LiteVNA current has two versions: LiteVNA 62 and LiteVNA 64. Besides LCD screen sizes (2.8 inch for the 62 model versus 3.95 inch for the 64 model) and battery capacities (1.3 Ah for the 62 model versus 2 Ah for the 64 model), all other technical aspects are identical. The model I got here is the LiteVNA 62.
Unlike the NanoVNA-F V2 which is enclosed in a metal case, the LiteVNA comes in a plastic case with no additional shielding. But the build quality looks quite decent.
As can be seen in the picture to the left below, the touch screen included uses 4 wire resistive sensing. Also note that all the header connections had been routed to the edge of the board. This design makes it easy to debug/troubleshoot. The inclusion of a microSD slot is certainly a welcome feature as it can be used to store screenshots during measurements.
In the picture to the left below, you can see an MS5351M I2C CMOS clock generator chip. The same chip is also used in the NanoVNA-F V2. In the picture to the right below there is a GS8722 rail-to-rail opamp and below the opamp there is an 8641 RF switch (SP4T) for switching the signal paths. This arrangement is again very similar to that in the NanoVNA-F V2. I suspect there are more of these 8641 RF switches on the board, but I did not remove any of the shielding cans to verify as they are soldered on.
Between the two shielding cans for S11 and S21 ports, there is a 2871E. It is a 23.5 MHz to 6 GHz fractional integer-N synthesizer and VCO.
Using the LiteVNA, I measured the 600 MHz to 6 GHz cross-polarized 4×4 panel antenna I reviewed last time. In addition to measuring using the LiteVNA as standalone, I also hooked it up to the computer and used NanoVNA saver to measure the same range. The results are shown below.

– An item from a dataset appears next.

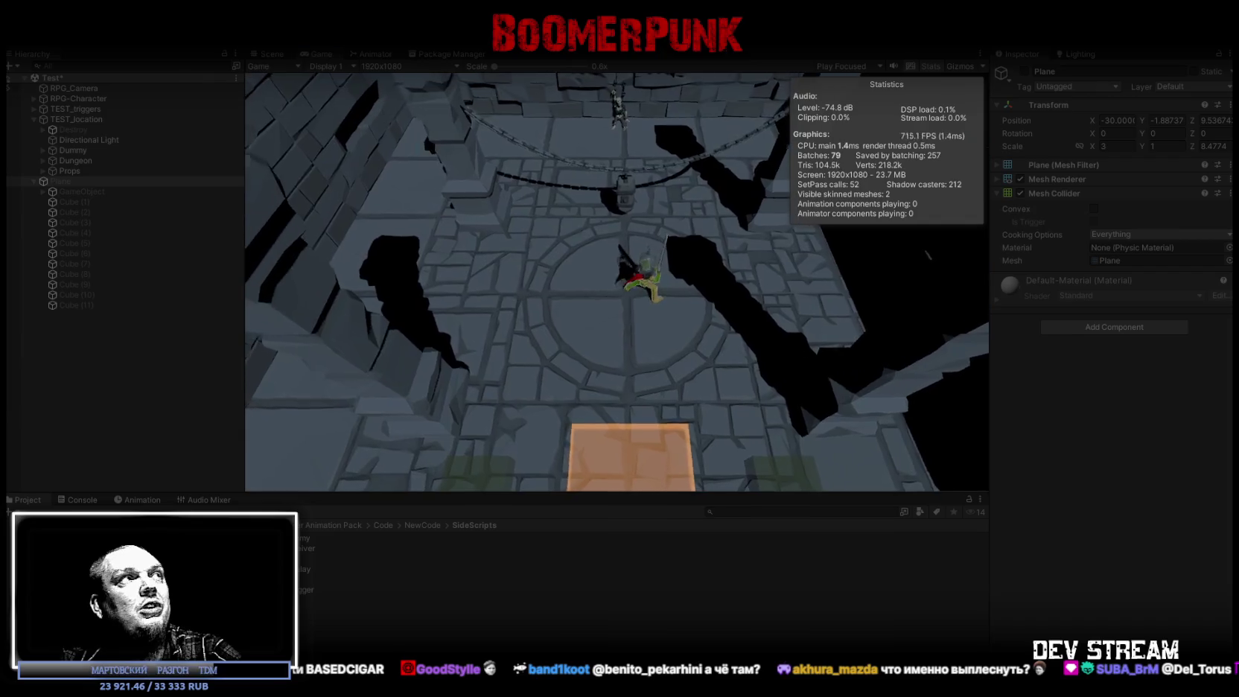
pyautogui.click(85, 88)
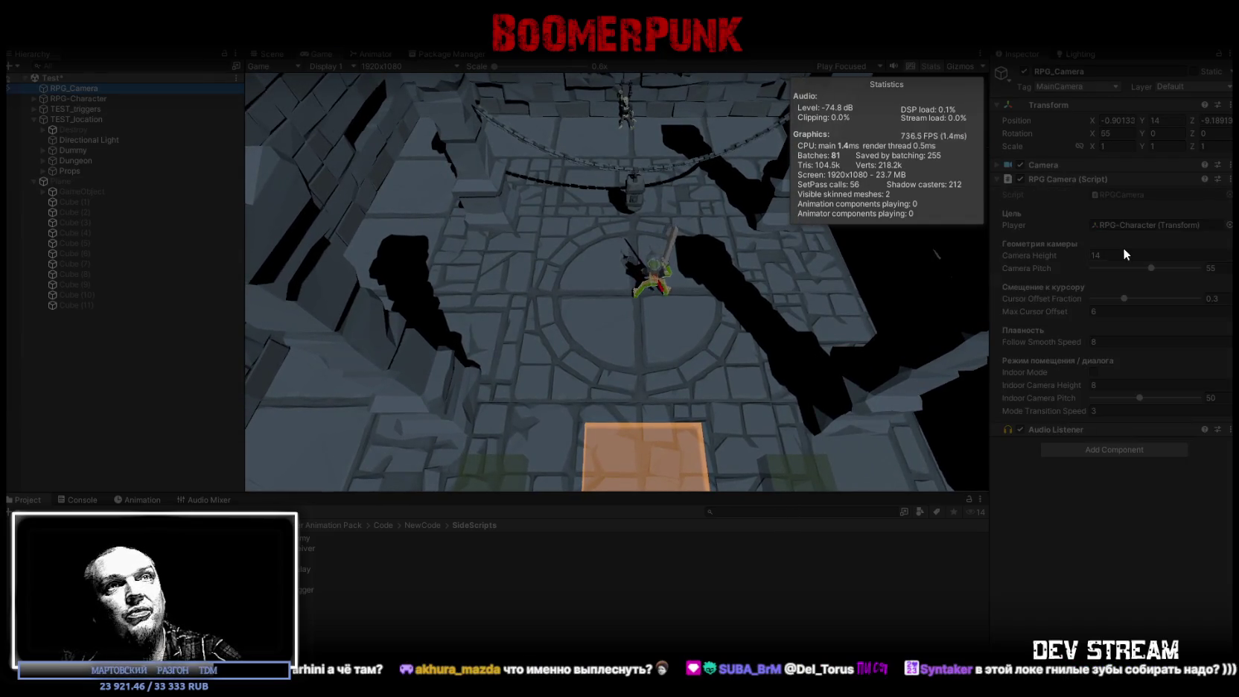
pyautogui.click(1145, 260)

The first set of measurements are done between 500 MHz and 1.1 GHz. The antenna’s specified frequency range for the lower band is between 600 MHz to 960 MHz. The yellow trance from the LiteVNA screen capture is the VSWR and the cyan trace is the cross channel coupling (S21) measurement.
Here are the same measurement done in conjunction with the NanoVNA saver program. The trace on the left is the VSWR measurement and the trace on the right is the S21 which measures the coupling between the two adjacent antenna elements. As expected, the results obtained are pretty much identical to those shown above.

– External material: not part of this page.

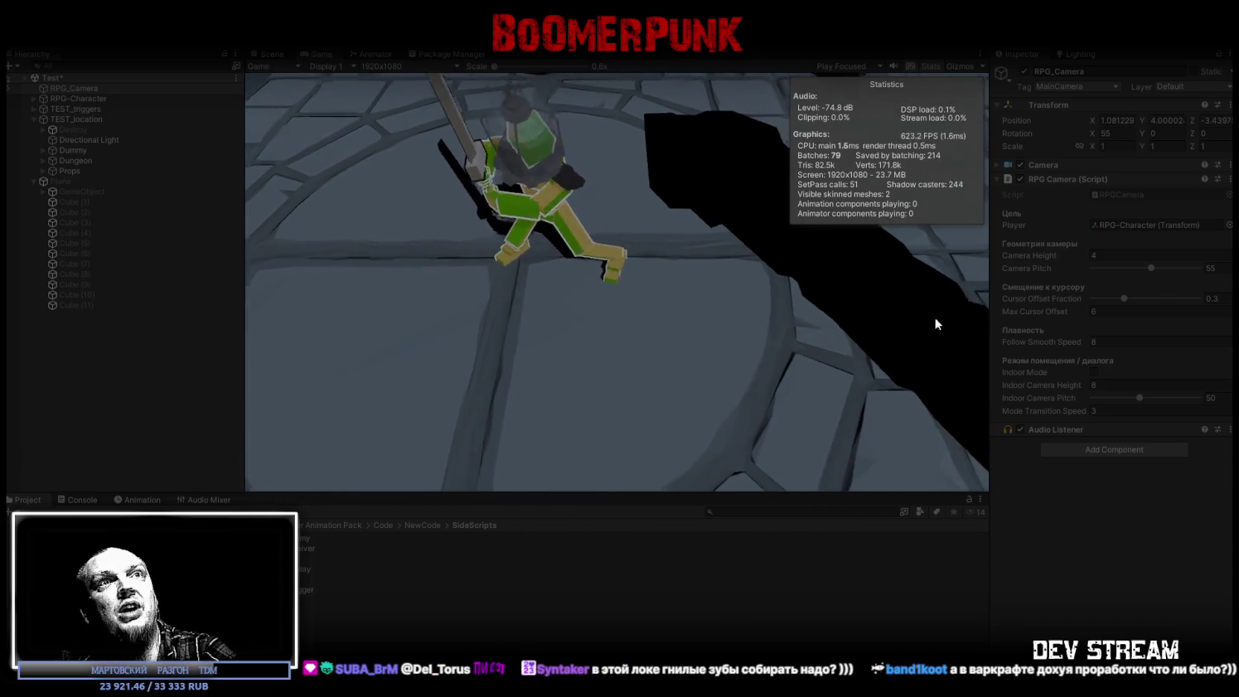
pyautogui.moveTo(1154, 268); pyautogui.dragTo(1088, 268)
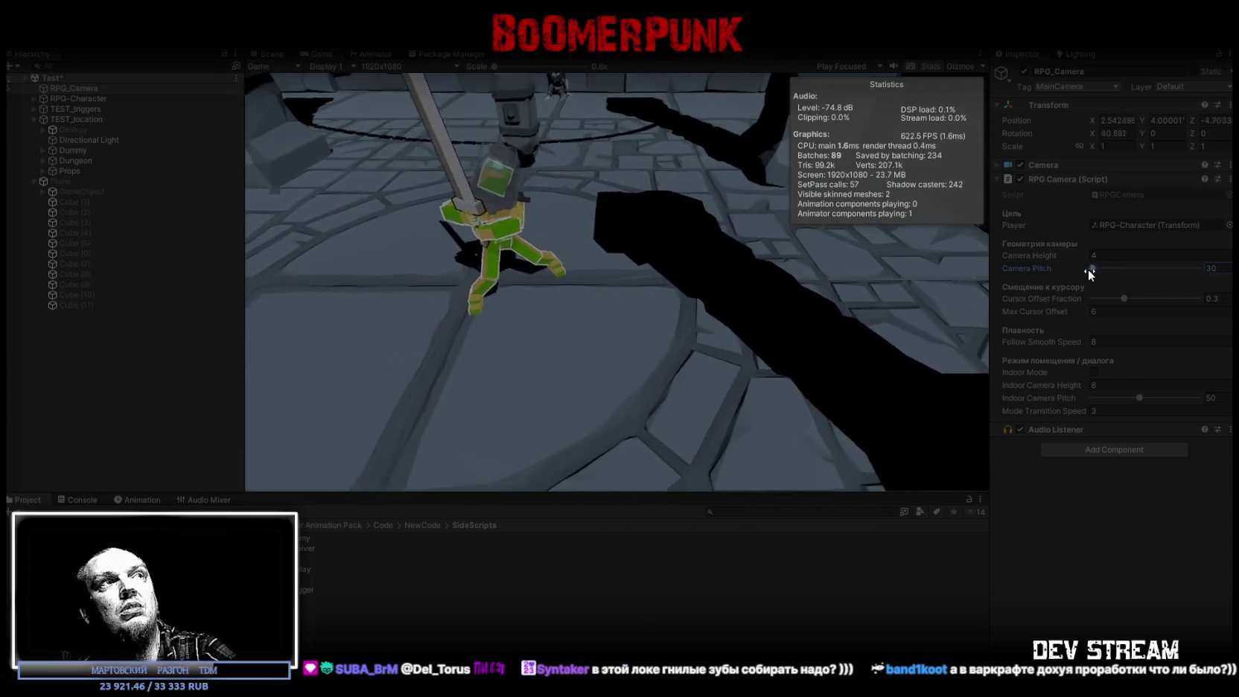
pyautogui.click(1045, 252)
pyautogui.write('2')
pyautogui.moveTo(1045, 251); pyautogui.dragTo(1155, 263)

Here we are sweeping between 1.5 GHz to 3 GHz and measuring the mid-band of the antenna (specified between 1.71 GHz to 2.7 GHz).
Again, you can see that the results obtained either by the LiteVNA or using the NanoVNA saver software are similar. There are some minute differences however and it is likely due to the placement of the antenna during each measurement as the measurement is sensitive to many environmental factors.
The last set of measurements are done between 3 GHz and 6.3 GHz. The higher band of the antenna is specified as between 3.3 GHz and 6 GHz.
This time the NanoVNA saver measurements showed quite a bit of deviation from what we obtained from the LiteVNA alone. This is especially prominent in the VSWR measurement. The VSWR measurement recorded by NanoVNA saver is significantly higher than that measured by LiteVNA as standalone. I am not entirely sure why this is the case but I suspect when connected to the PC, the additional noise coupled via the USB cable could have contributed to the performance degradation. This is definitely something you should consider when measuring higher frequencies towards the upper limit of the LiteVNA.